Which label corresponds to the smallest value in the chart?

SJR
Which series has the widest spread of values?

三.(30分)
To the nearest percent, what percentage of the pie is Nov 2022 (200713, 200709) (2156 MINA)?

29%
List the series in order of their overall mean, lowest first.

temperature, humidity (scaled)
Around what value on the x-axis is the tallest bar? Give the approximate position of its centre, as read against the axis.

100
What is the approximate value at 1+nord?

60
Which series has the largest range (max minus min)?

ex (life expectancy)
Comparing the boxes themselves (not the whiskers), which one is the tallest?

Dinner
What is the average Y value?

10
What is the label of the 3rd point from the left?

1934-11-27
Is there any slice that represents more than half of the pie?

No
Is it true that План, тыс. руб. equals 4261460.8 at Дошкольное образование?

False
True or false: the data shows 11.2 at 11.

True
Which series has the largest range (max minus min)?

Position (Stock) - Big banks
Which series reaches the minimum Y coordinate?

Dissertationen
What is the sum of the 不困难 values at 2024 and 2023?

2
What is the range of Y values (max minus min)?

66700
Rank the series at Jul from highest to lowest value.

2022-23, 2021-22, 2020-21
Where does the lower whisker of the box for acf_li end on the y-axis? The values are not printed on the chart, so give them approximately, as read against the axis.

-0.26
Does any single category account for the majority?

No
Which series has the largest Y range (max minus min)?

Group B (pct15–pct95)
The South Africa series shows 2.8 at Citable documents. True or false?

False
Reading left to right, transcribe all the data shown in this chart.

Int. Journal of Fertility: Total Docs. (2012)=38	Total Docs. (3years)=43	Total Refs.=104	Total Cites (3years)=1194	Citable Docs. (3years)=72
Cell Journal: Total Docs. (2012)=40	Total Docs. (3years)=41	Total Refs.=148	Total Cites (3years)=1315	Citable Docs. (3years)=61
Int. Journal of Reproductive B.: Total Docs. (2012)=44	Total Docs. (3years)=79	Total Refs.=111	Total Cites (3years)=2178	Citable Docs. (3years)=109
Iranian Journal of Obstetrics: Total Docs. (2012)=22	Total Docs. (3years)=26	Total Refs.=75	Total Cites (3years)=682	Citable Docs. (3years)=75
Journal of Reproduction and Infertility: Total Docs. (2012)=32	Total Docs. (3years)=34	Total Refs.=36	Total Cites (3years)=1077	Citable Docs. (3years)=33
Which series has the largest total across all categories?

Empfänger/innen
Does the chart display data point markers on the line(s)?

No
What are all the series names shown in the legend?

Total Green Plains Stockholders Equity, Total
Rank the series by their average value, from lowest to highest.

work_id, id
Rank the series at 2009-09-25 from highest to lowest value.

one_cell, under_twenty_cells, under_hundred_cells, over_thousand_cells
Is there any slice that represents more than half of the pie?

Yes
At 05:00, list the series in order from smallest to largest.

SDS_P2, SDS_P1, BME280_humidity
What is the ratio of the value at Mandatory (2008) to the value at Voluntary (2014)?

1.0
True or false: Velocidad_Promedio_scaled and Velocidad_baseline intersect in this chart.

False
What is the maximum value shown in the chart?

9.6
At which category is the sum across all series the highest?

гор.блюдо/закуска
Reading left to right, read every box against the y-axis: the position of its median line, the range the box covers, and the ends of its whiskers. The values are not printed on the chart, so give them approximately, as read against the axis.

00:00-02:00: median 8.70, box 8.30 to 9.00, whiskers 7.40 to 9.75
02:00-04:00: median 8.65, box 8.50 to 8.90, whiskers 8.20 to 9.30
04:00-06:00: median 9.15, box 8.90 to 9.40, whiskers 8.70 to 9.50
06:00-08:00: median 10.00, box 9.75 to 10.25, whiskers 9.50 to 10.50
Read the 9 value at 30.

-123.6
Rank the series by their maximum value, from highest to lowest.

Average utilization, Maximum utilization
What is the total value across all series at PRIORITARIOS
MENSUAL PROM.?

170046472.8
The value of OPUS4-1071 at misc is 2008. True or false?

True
◇ ◇ ◇ ◇
Render every line of the entries above as a Markdown table with two columns, Number and Entry Line, numbering the rows consecutively and omitting blank lines.

Expected answer:
| Number | Entry Line |
|---|---|
| 1 | Which label corresponds to the smallest value in the chart? |
| 2 | SJR |
| 3 | Which series has the widest spread of values? |
| 4 | 三.(30分) |
| 5 | To the nearest percent, what percentage of the pie is Nov 2022 (200713, 200709) (2156 MINA)? |
| 6 | 29% |
| 7 | List the series in order of their overall mean, lowest first. |
| 8 | temperature, humidity (scaled) |
| 9 | Around what value on the x-axis is the tallest bar? Give the approximate position of its centre, as read against the axis. |
| 10 | 100 |
| 11 | What is the approximate value at 1+nord? |
| 12 | 60 |
| 13 | Which series has the largest range (max minus min)? |
| 14 | ex (life expectancy) |
| 15 | Comparing the boxes themselves (not the whiskers), which one is the tallest? |
| 16 | Dinner |
| 17 | What is the average Y value? |
| 18 | 10 |
| 19 | What is the label of the 3rd point from the left? |
| 20 | 1934-11-27 |
| 21 | Is there any slice that represents more than half of the pie? |
| 22 | No |
| 23 | Is it true that План, тыс. руб. equals 4261460.8 at Дошкольное образование? |
| 24 | False |
| 25 | True or false: the data shows 11.2 at 11. |
| 26 | True |
| 27 | Which series has the largest range (max minus min)? |
| 28 | Position (Stock) - Big banks |
| 29 | Which series reaches the minimum Y coordinate? |
| 30 | Dissertationen |
| 31 | What is the sum of the 不困难 values at 2024 and 2023? |
| 32 | 2 |
| 33 | What is the range of Y values (max minus min)? |
| 34 | 66700 |
| 35 | Rank the series at Jul from highest to lowest value. |
| 36 | 2022-23, 2021-22, 2020-21 |
| 37 | Where does the lower whisker of the box for acf_li end on the y-axis? The values are not printed on the chart, so give them approximately, as read against the axis. |
| 38 | -0.26 |
| 39 | Does any single category account for the majority? |
| 40 | No |
| 41 | Which series has the largest Y range (max minus min)? |
| 42 | Group B (pct15–pct95) |
| 43 | The South Africa series shows 2.8 at Citable documents. True or false? |
| 44 | False |
| 45 | Reading left to right, transcribe all the data shown in this chart. |
| 46 | Int. Journal of Fertility: Total Docs. (2012)=38	Total Docs. (3years)=43	Total Refs.=104	Total Cites (3years)=1194	Citable Docs. (3years)=72 |
| 47 | Cell Journal: Total Docs. (2012)=40	Total Docs. (3years)=41	Total Refs.=148	Total Cites (3years)=1315	Citable Docs. (3years)=61 |
| 48 | Int. Journal of Reproductive B.: Total Docs. (2012)=44	Total Docs. (3years)=79	Total Refs.=111	Total Cites (3years)=2178	Citable Docs. (3years)=109 |
| 49 | Iranian Journal of Obstetrics: Total Docs. (2012)=22	Total Docs. (3years)=26	Total Refs.=75	Total Cites (3years)=682	Citable Docs. (3years)=75 |
| 50 | Journal of Reproduction and Infertility: Total Docs. (2012)=32	Total Docs. (3years)=34	Total Refs.=36	Total Cites (3years)=1077	Citable Docs. (3years)=33 |
| 51 | Which series has the largest total across all categories? |
| 52 | Empfänger/innen |
| 53 | Does the chart display data point markers on the line(s)? |
| 54 | No |
| 55 | What are all the series names shown in the legend? |
| 56 | Total Green Plains Stockholders Equity, Total |
| 57 | Rank the series by their average value, from lowest to highest. |
| 58 | work_id, id |
| 59 | Rank the series at 2009-09-25 from highest to lowest value. |
| 60 | one_cell, under_twenty_cells, under_hundred_cells, over_thousand_cells |
| 61 | Is there any slice that represents more than half of the pie? |
| 62 | Yes |
| 63 | At 05:00, list the series in order from smallest to largest. |
| 64 | SDS_P2, SDS_P1, BME280_humidity |
| 65 | What is the ratio of the value at Mandatory (2008) to the value at Voluntary (2014)? |
| 66 | 1.0 |
| 67 | True or false: Velocidad_Promedio_scaled and Velocidad_baseline intersect in this chart. |
| 68 | False |
| 69 | What is the maximum value shown in the chart? |
| 70 | 9.6 |
| 71 | At which category is the sum across all series the highest? |
| 72 | гор.блюдо/закуска |
| 73 | Reading left to right, read every box against the y-axis: the position of its median line, the range the box covers, and the ends of its whiskers. The values are not printed on the chart, so give them approximately, as read against the axis. |
| 74 | 00:00-02:00: median 8.70, box 8.30 to 9.00, whiskers 7.40 to 9.75 |
| 75 | 02:00-04:00: median 8.65, box 8.50 to 8.90, whiskers 8.20 to 9.30 |
| 76 | 04:00-06:00: median 9.15, box 8.90 to 9.40, whiskers 8.70 to 9.50 |
| 77 | 06:00-08:00: median 10.00, box 9.75 to 10.25, whiskers 9.50 to 10.50 |
| 78 | Read the 9 value at 30. |
| 79 | -123.6 |
| 80 | Rank the series by their maximum value, from highest to lowest. |
| 81 | Average utilization, Maximum utilization |
| 82 | What is the total value across all series at PRIORITARIOS |
| 83 | MENSUAL PROM.? |
| 84 | 170046472.8 |
| 85 | The value of OPUS4-1071 at misc is 2008. True or false? |
| 86 | True |